● **EXCERPT**:
-=-=-=-=-

A story picked up from the Associated Press that was published by The Seattle Times on March 2, 2006 and made national news, is titled “Oregon Teen Heads to Juvenile Detention For Pinching Another Boy’s Nipple.” The first line of the article gives the surface story: “A teen who pinched and twisted another boy’s nipple while standing in line at a deli has been sentenced to four days in juvenile detention because he refused to write a letter explaining his actions.” Reading this, I’m already up in arms when it gets worse. It appears from the article as if this youth has been in a mediation program that required the “offender” to describe his “crime” in detail and explain his “thinking errors.” My worst fears surged forward as I conjured up images of Stalinesque tactics and a government bureau of thought police.


To protect myself from myself, and my propensity to shoot first and aim later, I interviewed Mary Miller, the Executive Director or Mediation Works. As per usual, there’s the exterior — what’s all too easy too believe — and then there’s the interior space of complexity that takes some time to sort out.


The movie “Crash,” the recent recipient of the Academy Award for Best Picture, offered a similar experience and I’ve found a useful reference for the inside/out kind of trick our minds can play on us. The remorseless racist L.A. cop who bullies, intimidates, and scandalizes a Black couple in scene one, and leaves me hoping he gets shot, is one and the same cop who risks his life to save the woman in scene five. Things may not be what they seem, or they may be, but there is more to it.


Dedicated professional mediators were particularly susceptible to the outrage this article seemed to report. Mediation had crashed, or so it seemed: at first blush, there appears to be an implicit suggestion that this kid was being sent to detention for failure to mediate and on the order of a mediator. This ‘mediation’ seemed to be a perfect illustration of my worst fears of the co-option of the process by courts. It had become institutionalized as was nothing more than another means of social control. Notions of personal autonomy and self determination seemed nowhere in sight and mediation, as I knew it, was twisted beyond recognition.


“But, who you gonna believe, me or your lying eyes?” Reading carefully, between the lines, the article never makes specific reference to this matter having been the subject of mediation, and in fact, it was not. It merely makes reference to Mary Miller, the Executive Director of Mediation Works, a non-profit organization. While she also works as a mediator in many matters, this program was not about mediation and her staff person was not mediating in this matter (and there was no pretense of doing so). Any confusion as to her role was not hers but that of a careless reader. She was merely a contractual service provider in a “victim-offender” diversion program with a local Juvenile Court in Jackson County, Oregon.

-=-=-=-=-

● **SOURCE MATERIAL**:
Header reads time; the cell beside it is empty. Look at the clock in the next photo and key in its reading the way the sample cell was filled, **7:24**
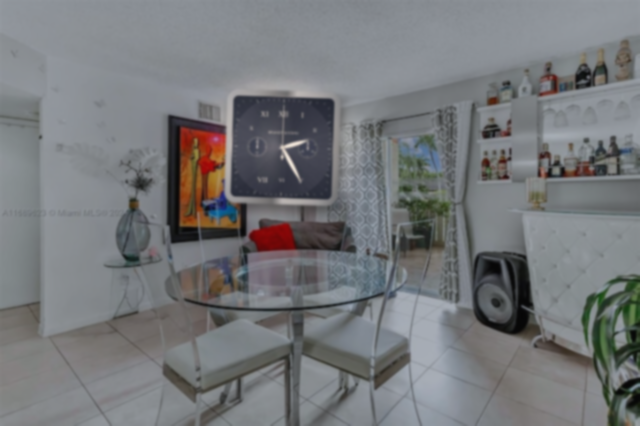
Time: **2:25**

-=-=-=-=-

● **WHAT IS REQUIRED**: Write out the commentary starting with "To protect myself" and going on through "more to it.", replacing "cop" with "officer". The material shown here stands apart from the commentary.

● **FULL ANSWER**:
To protect myself from myself, and my propensity to shoot first and aim later, I interviewed Mary Miller, the Executive Director or Mediation Works. As per usual, there’s the exterior — what’s all too easy too believe — and then there’s the interior space of complexity that takes some time to sort out.


The movie “Crash,” the recent recipient of the Academy Award for Best Picture, offered a similar experience and I’ve found a useful reference for the inside/out kind of trick our minds can play on us. The remorseless racist L.A. officer who bullies, intimidates, and scandalizes a Black couple in scene one, and leaves me hoping he gets shot, is one and the same officer who risks his life to save the woman in scene five. Things may not be what they seem, or they may be, but there is more to it.